Established in 1952, SIAM is the leading international professional society of applied and computational mathematics, with over 14,000 individual members. The society publishes books and premier journals, sponsors many international conferences and programs, advocates for science funding and education.

SIAM Fellows are recognized by their peers for their distinguished contributions to one or more multiple areas of research, education, technical leadership and service to SIAM or its community. Through their contributions, SIAM Fellows help advance the fields of applied mathematics and computational science. There are no more than 0.315% society members who are SIAM Fellows.

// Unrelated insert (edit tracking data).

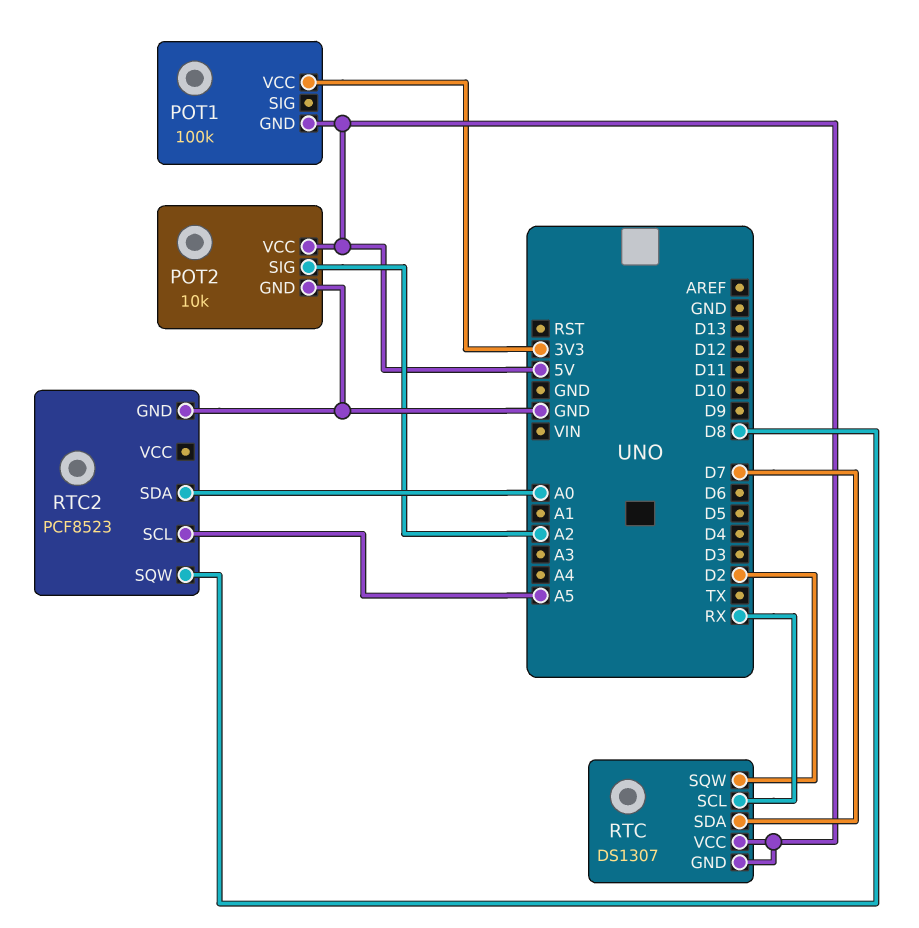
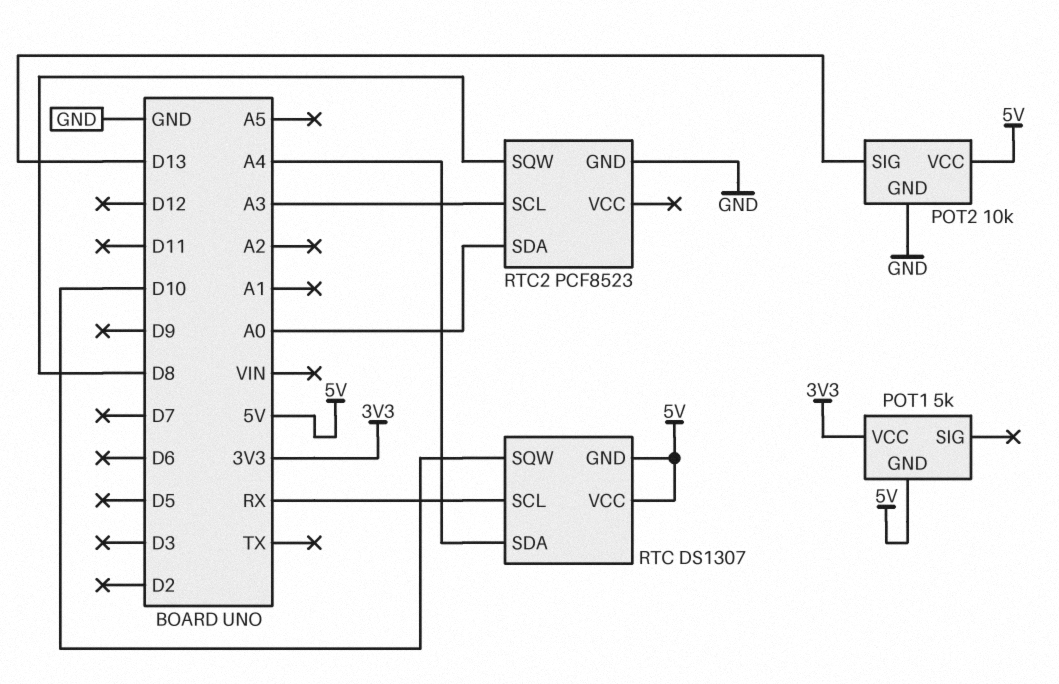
POT1: 100k -> 5k
POT2 pin SIG: A2 -> D13
RTC pin SDA: D7 -> A4
RTC pin SQW: D2 -> D10
RTC2 pin SCL: A5 -> A3

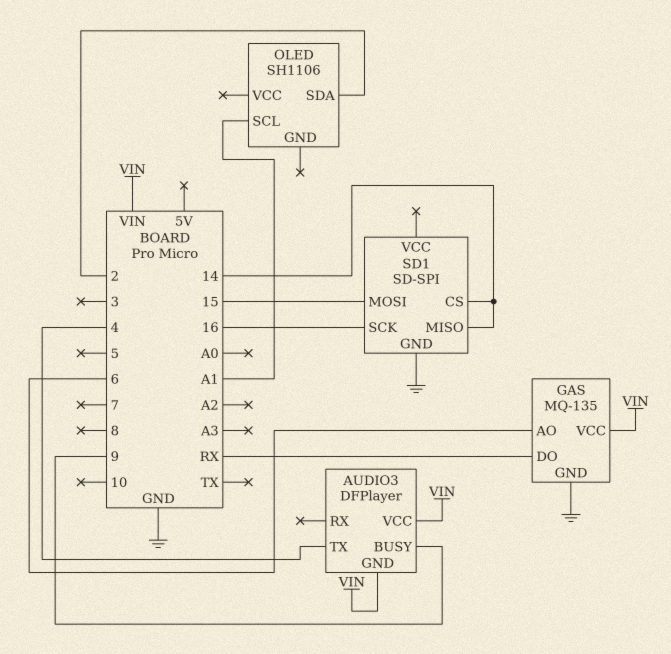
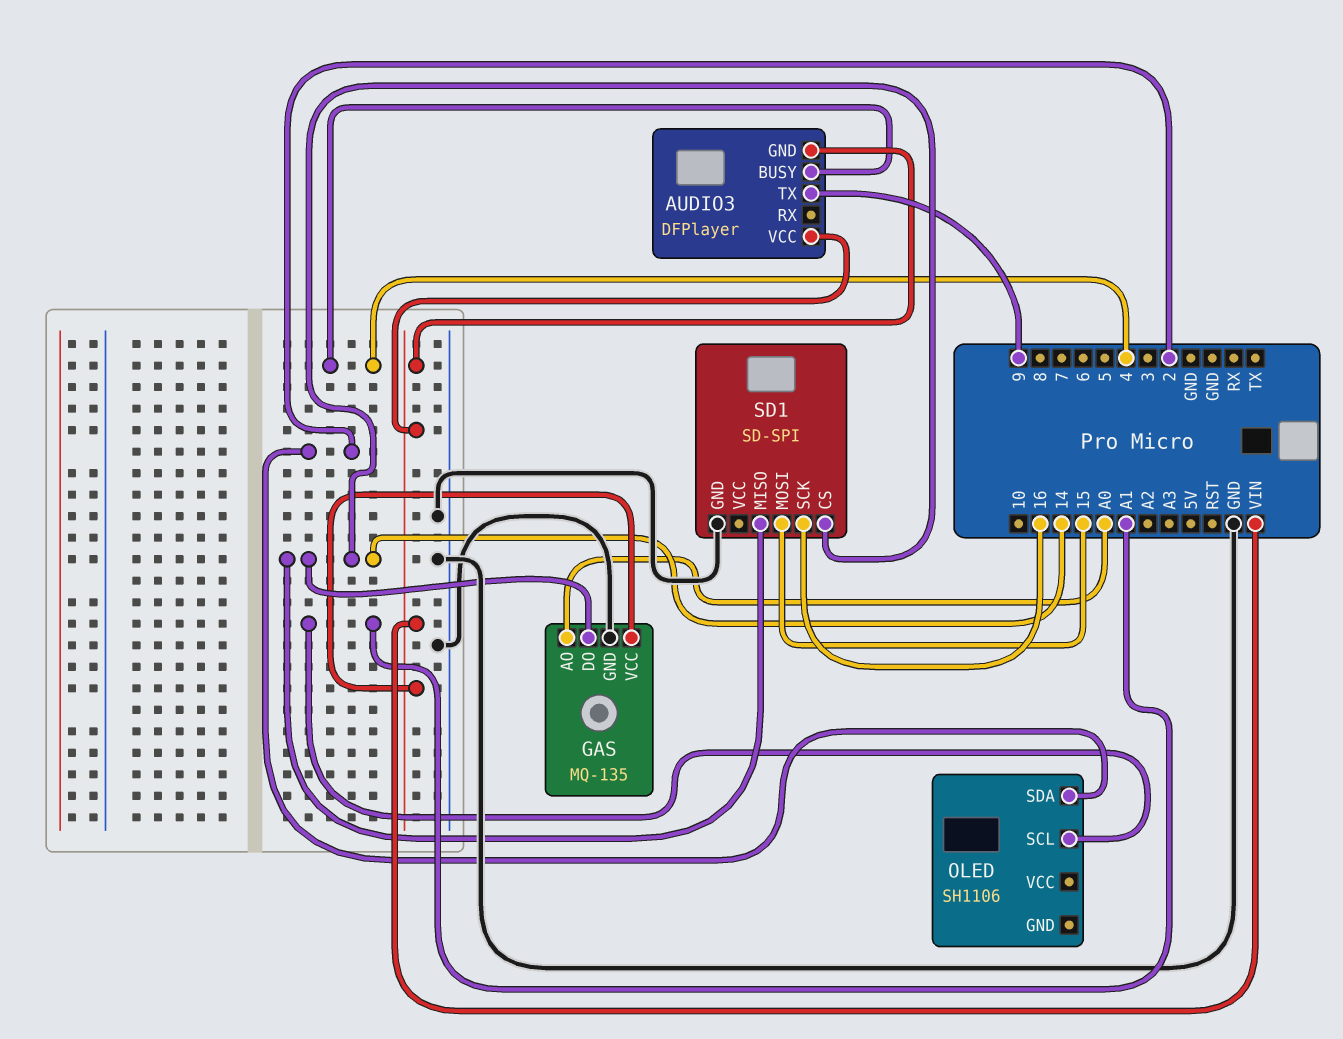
AUDIO3 pin BUSY: 9 -> 4
AUDIO3 pin TX: 4 -> 9
GAS pin AO: 6 -> A0
GAS pin DO: RX -> 14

This year’s Fellows will be recognized at the SIAM Annual Meeting, to be held in Portland OR, on July 9-13, 2018. The 2018 SIAM Fellows hail from different parts of the world, representing institutions such as the University of Oxford, The Technion-Israel Institute of Technology, Massachusetts Institute of Technology, National University of Singapore, Technische Universitaet Wien and Stanford University, among others.

Dr. Restrepo was “recognized for contributions to the mathematical and computational modeling of the ocean and atmosphere.” He received the prestigious 2017 SIAM Geosciences Career Prize for his impressive research in mathematical modeling and numerical simulation of oceanography and climate dynamics, which has had substantial impact in computational geosciences.

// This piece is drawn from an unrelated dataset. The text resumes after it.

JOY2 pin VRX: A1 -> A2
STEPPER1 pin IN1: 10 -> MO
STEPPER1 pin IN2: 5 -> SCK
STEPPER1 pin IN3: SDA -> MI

Dr. Restrepo specializes in geophysical fluid dynamics, scientific computing, and uncertainty quantification. His research encompasses two distinct areas:

  • The application of data science to understanding complex non-equilibrium physical and human systems and to the development of forecasting tools for these systems, and
  • The role of the oceans in global climate and ocean transport in nearshore processes, such as pollution and sediment transport.

He teaches broadly in the areas of applied mathematics, in particular in numerical analysis and scientific computing. As a proponent of diversity in science and mathematics, Restrepo has mentored numerous students from underrepresented groups.

Dr. Restrepo has been awarded nearly $7M in research grants from the Department of Energy, NASA, and the National Science Foundation for his applied mathematical research in oceanography, meteorology, and the environment. He is a co-principal investigator of the National Science Foundation (NSF) Research Traineeship (NRT) at OSU, which received $3 million to implement the program.

His present junior research collaborators are, graduate students Will Mayfield, Dallas Foster, Andrew Jensen, Evgenia Chunikhina, A. Sandra Nguemto Guaiwa, Michael Dumelle, Harrison Ko, and undergraduate students Jessica Peterson and Antonio Sam.